The Fine Arts Administration—working with Jacquier in the Dordogne prefecture—obtained the right to use an inactive portion of the quarry at Fongrenon for two hundred francs per month. Once they had done so, Captain Lucien Prieur and Ernest Herpe of the Monuments Service of the GQG went to work with Michael Mastorakis and the local Chartres staff to plan the evacuation of the crates. They still had to find a way to transport them. Long-distance trucks would be nearly impossible to obtain for the nearly three-hundred-mile voyage south to La Tour-Blanche. For such a long trip, Prieur’s obvious choice would be conveyance by rail, but to get the crates onto a train, together with the contingent of guards and workmen to accompany them, he would have to find trucks to transport the crates to a railhead. By late May 1940, crowds of refugees at the railway station at Chartres would make it necessary to find another rail-head. A convoy of trucks could not possibly find space to deliver the crates to, or near, the station. Besides, Prieur must have anticipated that the freight yard at Chartres would be an early target for German planes. No, they would need to search for another site near Chartres to which freight cars could be shuttled and parked long enough to be loaded and then hauled by a locomotive across the country toward the rail hub nearest Fongrenon.
Prieur set out to locate trucks that could navigate the narrow streets of Chartres up the hill to the cathedral, get as close as possible to the cathedral for the crates to be loaded, and then carry the crates to the railhead—once one could be located. He would need fifteen trucks, each with a capacity of five to eight tons, that would be expected to carry the crates in two trips.
By the end of May, Parisians were losing their determination to remain in the city. Refugees in increasing numbers were passing through Paris. Then news of crisis sounded with reports of the British evacuation of Dunkirk. By the start of June, war was closing in, and fear caught hold in Paris.
On June 3, a formation of German bombers attacked the Chartres airfield. There were fifteen twin-engine Dornier bombers in the German group, with only three French planes able to get off the ground, two piloted by Czechs, who suffered as many as thirty hits from heavy defensive fire generated by the German planes. Somehow, the cathedral and its windows escaped serious damage.

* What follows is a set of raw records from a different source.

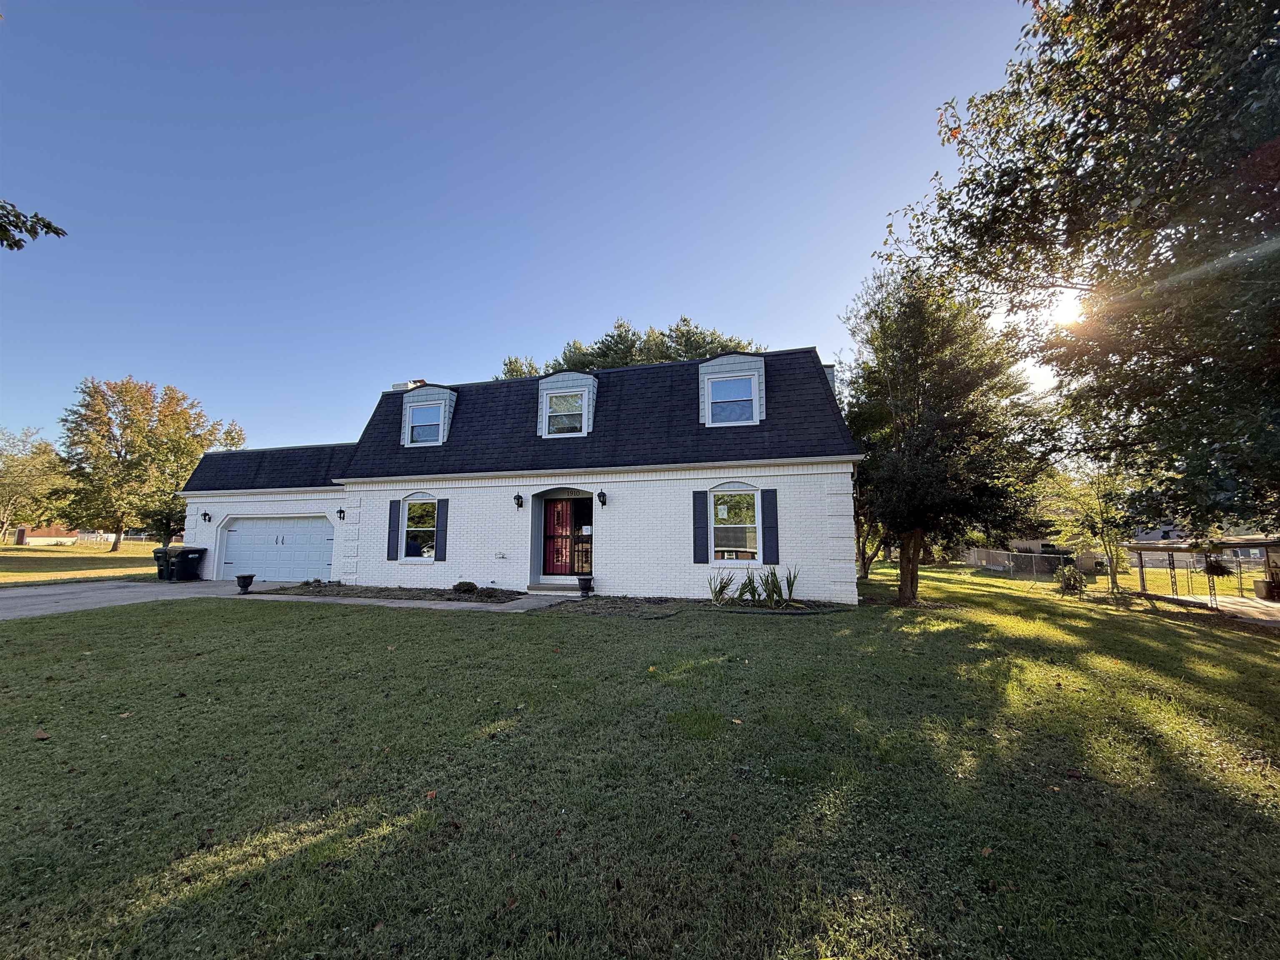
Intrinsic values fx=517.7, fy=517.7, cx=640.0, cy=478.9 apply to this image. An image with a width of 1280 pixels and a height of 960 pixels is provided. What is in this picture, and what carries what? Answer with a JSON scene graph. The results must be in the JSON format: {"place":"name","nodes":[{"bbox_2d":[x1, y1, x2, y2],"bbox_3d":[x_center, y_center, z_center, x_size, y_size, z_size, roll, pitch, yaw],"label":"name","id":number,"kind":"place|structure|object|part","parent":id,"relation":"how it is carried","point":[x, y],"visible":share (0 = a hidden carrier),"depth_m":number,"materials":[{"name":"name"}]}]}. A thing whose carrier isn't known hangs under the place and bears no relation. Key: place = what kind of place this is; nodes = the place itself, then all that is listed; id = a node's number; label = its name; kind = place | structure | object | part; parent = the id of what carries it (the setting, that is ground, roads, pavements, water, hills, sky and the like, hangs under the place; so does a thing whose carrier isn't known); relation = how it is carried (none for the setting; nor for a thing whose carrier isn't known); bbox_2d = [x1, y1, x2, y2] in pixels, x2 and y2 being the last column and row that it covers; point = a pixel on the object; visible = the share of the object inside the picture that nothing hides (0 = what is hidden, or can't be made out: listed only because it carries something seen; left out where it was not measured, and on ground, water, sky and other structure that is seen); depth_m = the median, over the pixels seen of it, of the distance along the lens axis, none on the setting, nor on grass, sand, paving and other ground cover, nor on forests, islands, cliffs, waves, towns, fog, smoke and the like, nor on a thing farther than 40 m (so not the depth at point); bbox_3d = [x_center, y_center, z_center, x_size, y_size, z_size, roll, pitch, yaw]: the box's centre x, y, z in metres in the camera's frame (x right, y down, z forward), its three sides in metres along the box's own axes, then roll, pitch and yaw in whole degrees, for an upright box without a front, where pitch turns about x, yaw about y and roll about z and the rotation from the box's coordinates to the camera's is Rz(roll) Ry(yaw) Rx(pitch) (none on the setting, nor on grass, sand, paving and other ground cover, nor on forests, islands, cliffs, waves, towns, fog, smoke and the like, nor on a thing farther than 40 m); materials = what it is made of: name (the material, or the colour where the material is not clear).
{"place":"outdoors","nodes":[
{"label":"outdoors","id":0,"kind":"place"},
{"bbox_2d":[0,199,66,250],"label":"tree branch","id":1,"kind":"object","parent":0,"point":[17,216],"visible":1,"depth_m":4.65,"materials":[{"name":"green plant"}]},
{"bbox_2d":[13,523,82,543],"label":"distant building","id":2,"kind":"structure","parent":0,"point":[41,533],"materials":[{"name":"brick"}]},
{"bbox_2d":[0,538,162,585],"label":"lawn","id":3,"kind":"structure","parent":0,"point":[30,571],"materials":[{"name":"green plant"}]},
{"bbox_2d":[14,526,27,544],"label":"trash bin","id":4,"kind":"object","parent":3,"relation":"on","point":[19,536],"visible":0.95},
{"bbox_2d":[0,426,75,542],"label":"tree","id":5,"kind":"object","parent":3,"relation":"on","point":[25,469],"visible":0.98,"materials":[{"name":"green plant"}]},
{"bbox_2d":[75,530,175,545],"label":"white fence","id":6,"kind":"object","parent":3,"relation":"on","point":[109,536],"visible":0.53,"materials":[{"name":"white metal"}]},
{"bbox_2d":[55,376,243,550],"bbox_3d":[-34.025,-0.963,36.122,10.603,11.935,10.178,-2,-6,16],"label":"tree","id":7,"kind":"object","parent":3,"relation":"on","point":[115,463],"visible":0.99,"depth_m":34.14,"materials":[{"name":"plant"}]},
{"bbox_2d":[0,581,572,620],"label":"driveway","id":8,"kind":"structure","parent":0,"point":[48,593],"materials":[{"name":"grey concrete"}]},
{"bbox_2d":[152,546,174,580],"bbox_3d":[-14.714,2.664,16.226,0.684,0.964,0.822,-2,-6,16],"label":"trash bin","id":9,"kind":"object","parent":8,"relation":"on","point":[157,552],"visible":0.47,"depth_m":15.95,"materials":[{"name":"plastic"}]},
{"bbox_2d":[170,546,205,580],"bbox_3d":[-13.924,2.635,15.973,0.721,1.014,0.762,-2,-6,16],"label":"trash bin","id":10,"kind":"object","parent":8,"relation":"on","point":[186,566],"visible":0.97,"depth_m":15.80,"materials":[{"name":"black plastic"}]},
{"bbox_2d":[235,572,254,593],"bbox_3d":[-9.392,2.484,12.331,0.394,0.424,0.400,-2,-6,16],"label":"urn planter","id":11,"kind":"object","parent":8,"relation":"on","point":[250,576],"visible":0.99,"depth_m":12.23,"materials":[{"name":"black"}]},
{"bbox_2d":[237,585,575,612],"label":"walkway","id":12,"kind":"structure","parent":0,"point":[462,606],"materials":[{"name":"grey concrete"}]},
{"bbox_2d":[524,582,582,594],"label":"doorstep","id":13,"kind":"structure","parent":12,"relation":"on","point":[541,587],"materials":[{"name":"grey concrete"}]},
{"bbox_2d":[168,344,859,601],"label":"house","id":14,"kind":"structure","parent":0,"point":[714,471],"depth_m":12.52,"materials":[{"name":"white brick"}]},
{"bbox_2d":[200,510,210,522],"bbox_3d":[-13.139,1.126,15.634,0.203,0.360,0.270,-2,-6,16],"label":"wall lamp","id":15,"kind":"object","parent":14,"relation":"attached to","point":[205,514],"visible":0.96,"depth_m":15.63,"materials":[{"name":"black metal"}]},
{"bbox_2d":[216,514,336,582],"bbox_3d":[-10.815,2.154,15.546,4.653,2.037,0.207,-2,-6,16],"label":"garage door","id":16,"kind":"structure","parent":14,"relation":"in","point":[319,525],"depth_m":15.47,"materials":[{"name":"white"}]},
{"bbox_2d":[336,507,345,520],"bbox_3d":[-8.381,0.983,14.497,0.203,0.365,0.258,-2,-6,16],"label":"wall lamp","id":17,"kind":"object","parent":14,"relation":"attached to","point":[340,512],"visible":0.96,"depth_m":14.46,"materials":[{"name":"black metal"}]},
{"bbox_2d":[385,499,401,559],"bbox_3d":[-6.369,1.272,13.332,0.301,1.511,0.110,-2,-6,16],"label":"shutter","id":18,"kind":"object","parent":14,"relation":"attached to","point":[393,547],"visible":0.97,"depth_m":13.28,"materials":[{"name":"blue wood"}]},
{"bbox_2d":[390,379,425,390],"bbox_3d":[-7.961,-2.270,17.710,0.951,2.164,0.781,-2,-6,16],"label":"chimney","id":19,"kind":"object","parent":14,"relation":"on","point":[396,386],"visible":0.12,"depth_m":17.51,"materials":[{"name":"brick"}]},
{"bbox_2d":[402,497,437,559],"bbox_3d":[-5.591,1.225,13.426,1.257,1.921,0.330,-2,-6,16],"label":"window","id":20,"kind":"structure","parent":14,"relation":"in","point":[428,506],"depth_m":13.55,"materials":[{"name":"glass"}]},
{"bbox_2d":[398,382,457,445],"bbox_3d":[-5.923,-1.705,14.771,1.517,2.016,1.382,-2,-6,16],"label":"dormer","id":21,"kind":"object","parent":14,"relation":"on","point":[446,393],"visible":0.64,"depth_m":14.35,"materials":[{"name":"white paint"}]},
{"bbox_2d":[406,404,443,444],"bbox_3d":[-5.763,-1.476,13.882,0.936,1.121,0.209,-2,-6,16],"label":"dormer window","id":22,"kind":"structure","parent":21,"relation":"in","point":[425,434],"depth_m":13.94,"materials":[{"name":"glass"}]},
{"bbox_2d":[436,498,449,560],"bbox_3d":[-5.044,1.281,13.251,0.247,1.501,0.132,-2,-6,16],"label":"shutter","id":23,"kind":"object","parent":14,"relation":"attached to","point":[443,512],"visible":0.96,"depth_m":13.18,"materials":[{"name":"wood"}]},
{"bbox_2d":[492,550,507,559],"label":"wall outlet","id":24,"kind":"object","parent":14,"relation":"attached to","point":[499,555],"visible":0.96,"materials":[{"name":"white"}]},
{"bbox_2d":[513,493,523,508],"bbox_3d":[-2.970,0.522,12.600,0.195,0.364,0.268,-2,-6,16],"label":"wall lamp","id":25,"kind":"object","parent":14,"relation":"attached to","point":[518,504],"visible":0.96,"depth_m":12.53,"materials":[{"name":"black metal"}]},
{"bbox_2d":[540,495,592,577],"bbox_3d":[-1.807,1.501,13.040,1.772,2.208,0.152,-2,-6,16],"label":"front door","id":26,"kind":"structure","parent":14,"relation":"in","point":[578,504],"depth_m":13.04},
{"bbox_2d":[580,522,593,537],"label":"paper notice","id":27,"kind":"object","parent":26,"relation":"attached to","point":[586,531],"visible":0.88,"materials":[{"name":"white paper"}]},
{"bbox_2d":[537,371,599,436],"bbox_3d":[-1.852,-1.818,13.920,1.550,1.882,1.500,-2,-6,16],"label":"dormer","id":28,"kind":"object","parent":14,"relation":"on","point":[589,380],"visible":0.7,"depth_m":13.50,"materials":[{"name":"white"}]},
{"bbox_2d":[545,390,586,434],"bbox_3d":[-1.859,-1.686,12.993,0.896,1.141,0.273,-2,-6,16],"label":"dormer window","id":29,"kind":"structure","parent":28,"relation":"in","point":[555,418],"depth_m":13.03,"materials":[{"name":"glass"}]},
{"bbox_2d":[596,489,607,507],"bbox_3d":[-0.905,0.448,12.157,0.202,0.410,0.284,-2,-6,16],"label":"wall lamp","id":30,"kind":"object","parent":14,"relation":"attached to","point":[600,496],"visible":0.96,"depth_m":12.10,"materials":[{"name":"black metal"}]},
{"bbox_2d":[692,490,709,561],"bbox_3d":[1.329,1.002,11.398,0.348,1.470,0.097,-2,-6,16],"label":"shutter","id":31,"kind":"object","parent":14,"relation":"attached to","point":[701,512],"visible":0.97,"depth_m":11.36,"materials":[{"name":"blue plastic"}]},
{"bbox_2d":[698,353,765,424],"bbox_3d":[2.262,-1.989,12.669,1.531,1.882,1.450,-2,-6,16],"label":"dormer","id":32,"kind":"object","parent":14,"relation":"on","point":[716,369],"visible":0.74,"depth_m":12.23,"materials":[{"name":"white paint"}]},
{"bbox_2d":[706,374,756,423],"bbox_3d":[2.088,-1.837,11.913,0.976,1.222,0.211,-2,-6,16],"label":"dormer window","id":33,"kind":"structure","parent":32,"relation":"in","point":[746,404],"depth_m":11.94,"materials":[{"name":"glass"}]},
{"bbox_2d":[708,487,761,564],"bbox_3d":[2.088,1.014,11.387,1.332,1.985,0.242,-2,-6,16],"label":"window","id":34,"kind":"structure","parent":14,"relation":"in","point":[722,506],"depth_m":11.44,"materials":[{"name":"white glass"}]},
{"bbox_2d":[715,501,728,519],"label":"paper notice","id":35,"kind":"object","parent":34,"relation":"attached to","point":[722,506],"visible":0.96,"depth_m":11.56,"materials":[{"name":"white paper"}]},
{"bbox_2d":[760,488,779,566],"bbox_3d":[2.738,0.967,10.916,0.374,1.486,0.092,-2,-6,16],"label":"shutter","id":36,"kind":"object","parent":14,"relation":"attached to","point":[769,538],"visible":0.97,"depth_m":10.88,"materials":[{"name":"blue plastic"}]},
{"bbox_2d":[0,0,1068,460],"label":"sky","id":37,"kind":"structure","parent":0,"point":[695,297],"materials":[{"name":"blue"}]},
{"bbox_2d":[0,559,1279,959],"label":"lawn","id":38,"kind":"structure","parent":0,"point":[507,627],"materials":[{"name":"green plant"}]},
{"bbox_2d":[33,728,51,739],"bbox_3d":[-4.391,1.866,3.810,0.152,0.054,0.126,-4,-7,31],"label":"fallen leaf","id":39,"kind":"object","parent":38,"relation":"on","point":[43,735],"visible":0.97,"depth_m":3.79,"materials":[{"name":"brown"}]},
{"bbox_2d":[263,582,526,604],"bbox_3d":[-5.313,2.567,11.594,6.239,0.213,1.901,-2,-6,16],"label":"garden bed","id":40,"kind":"object","parent":38,"relation":"on","point":[388,595],"visible":0.75,"depth_m":11.48,"materials":[{"name":"brown soil"}]},
{"bbox_2d":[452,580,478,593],"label":"shrub","id":41,"kind":"object","parent":40,"relation":"on","point":[459,584],"visible":0.95,"depth_m":11.86,"materials":[{"name":"green plant"}]},
{"bbox_2d":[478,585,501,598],"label":"shrub","id":42,"kind":"object","parent":40,"relation":"in","point":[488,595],"visible":0.94,"depth_m":11.22,"materials":[{"name":"plant"}]},
{"bbox_2d":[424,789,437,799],"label":"fallen leaf","id":43,"kind":"object","parent":38,"relation":"on","point":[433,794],"visible":0.89,"depth_m":3.05,"materials":[{"name":"brown plant"}]},
{"bbox_2d":[546,594,855,618],"bbox_3d":[1.124,2.453,9.753,5.745,0.226,2.181,-2,-6,16],"label":"garden bed","id":44,"kind":"object","parent":38,"relation":"on","point":[785,611],"visible":0.67,"depth_m":9.75,"materials":[{"name":"brown soil"}]},
{"bbox_2d":[576,575,593,596],"bbox_3d":[-1.193,2.332,11.238,0.362,0.428,0.365,-2,-6,16],"label":"urn planter","id":45,"kind":"object","parent":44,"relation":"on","point":[586,587],"visible":0.99,"depth_m":11.14,"materials":[{"name":"black"}]},
{"bbox_2d":[707,570,734,604],"bbox_3d":[1.666,2.259,10.675,0.800,0.770,0.750,4,-7,-38],"label":"plant","id":46,"kind":"object","parent":44,"relation":"in","point":[722,587],"visible":0.98,"depth_m":10.65,"materials":[{"name":"green plant"}]},
{"bbox_2d":[735,567,760,604],"bbox_3d":[2.208,2.236,10.671,0.756,0.837,0.786,-2,-6,16],"label":"plant","id":47,"kind":"object","parent":44,"relation":"in","point":[740,595],"visible":0.96,"depth_m":10.63,"materials":[{"name":"green plant"}]},
{"bbox_2d":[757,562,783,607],"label":"plant","id":48,"kind":"object","parent":44,"relation":"in","point":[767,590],"visible":0.95,"depth_m":10.33,"materials":[{"name":"green plant"}]},
{"bbox_2d":[778,567,798,604],"bbox_3d":[2.974,2.185,10.582,0.607,0.890,0.686,3,-6,-27],"label":"plant","id":49,"kind":"object","parent":44,"relation":"in","point":[788,584],"visible":0.95,"depth_m":10.56,"materials":[{"name":"green plant"}]},
{"bbox_2d":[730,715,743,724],"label":"fallen leaf","id":50,"kind":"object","parent":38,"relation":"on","point":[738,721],"visible":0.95,"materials":[{"name":"yellow plant"}]},
{"bbox_2d":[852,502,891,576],"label":"tree","id":51,"kind":"object","parent":38,"relation":"on","point":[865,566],"visible":0.23,"depth_m":20.30,"materials":[{"name":"plant"}]},
{"bbox_2d":[844,260,1051,604],"bbox_3d":[6.824,-1.072,12.061,4.742,7.929,4.840,1,-6,-8],"label":"tree","id":52,"kind":"object","parent":38,"relation":"on","point":[923,447],"visible":0.96,"depth_m":11.26,"materials":[{"name":"plant"}]},
{"label":"tree trunk","id":53,"kind":"part","parent":52,"relation":"part of","materials":[{"name":"brown wood"}]},
{"bbox_2d":[965,545,1101,578],"bbox_3d":[18.195,3.939,24.446,3.124,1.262,4.538,-2,-6,16],"label":"chain-link fence","id":54,"kind":"object","parent":38,"relation":"on","point":[976,552],"visible":0.66,"depth_m":24.00,"materials":[{"name":"grey metal"}]},
{"bbox_2d":[1055,563,1087,594],"bbox_3d":[12.517,2.947,15.052,0.944,0.975,0.973,-2,-6,16],"label":"shrub","id":55,"kind":"object","parent":38,"relation":"on","point":[1069,584],"visible":0.94,"depth_m":14.94,"materials":[{"name":"green plant"}]},
{"bbox_2d":[1048,461,1136,594],"bbox_3d":[14.423,1.418,16.239,2.872,4.530,2.836,5,-8,-40],"label":"small tree","id":56,"kind":"object","parent":38,"relation":"on","point":[1101,514],"visible":0.77,"depth_m":16.08,"materials":[{"name":"green plant"}]},
{"bbox_2d":[1122,535,1279,607],"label":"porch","id":57,"kind":"object","parent":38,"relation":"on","point":[1141,549],"visible":0.81,"depth_m":14.21,"materials":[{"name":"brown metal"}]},
{"bbox_2d":[1202,555,1233,576],"bbox_3d":[15.296,2.235,13.803,0.624,0.715,0.650,-2,-6,16],"label":"hanging basket","id":58,"kind":"object","parent":57,"relation":"hanging from","point":[1215,566],"visible":0.8,"depth_m":13.67,"materials":[{"name":"plant"}]},
{"bbox_2d":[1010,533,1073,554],"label":"distant building","id":59,"kind":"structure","parent":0,"point":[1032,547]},
{"bbox_2d":[1050,284,1087,326],"label":"sun","id":60,"kind":"structure","parent":0,"point":[1069,310],"materials":[{"name":"white"}]},
{"bbox_2d":[1199,594,1279,624],"label":"patio","id":61,"kind":"structure","parent":0,"point":[1233,606],"materials":[{"name":"concrete"}]},
{"bbox_2d":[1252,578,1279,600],"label":"planter","id":62,"kind":"object","parent":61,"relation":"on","point":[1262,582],"visible":0.93,"depth_m":15.01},
{"label":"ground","id":63,"kind":"structure","parent":0},
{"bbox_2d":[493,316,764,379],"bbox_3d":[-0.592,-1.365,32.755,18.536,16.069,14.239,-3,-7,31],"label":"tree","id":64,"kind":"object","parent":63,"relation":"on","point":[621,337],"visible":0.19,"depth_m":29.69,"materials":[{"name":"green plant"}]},
{"bbox_2d":[872,0,1279,556],"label":"tree","id":65,"kind":"object","parent":63,"relation":"on","point":[1000,176],"visible":0.99,"depth_m":6.55,"materials":[{"name":"plant"}]}
]}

At about the same time, Lucien Prieur’s team received word from the railway that it could deliver four railcars to a siding in the small wheat-farming village of Berchéres-les-Pierres, six miles southeast of Chartres. Prieur and Mastorakis knew what they had to do. Could they round up the trucks and manpower and get all of the crates to that village in time? Could they make the journey and get the crates loaded onto the train before detection by German planes or ground forces? And, once loaded, could a railroad engine get to that site to haul the cars far enough west to avoid being sighted and hit by attacking German forces?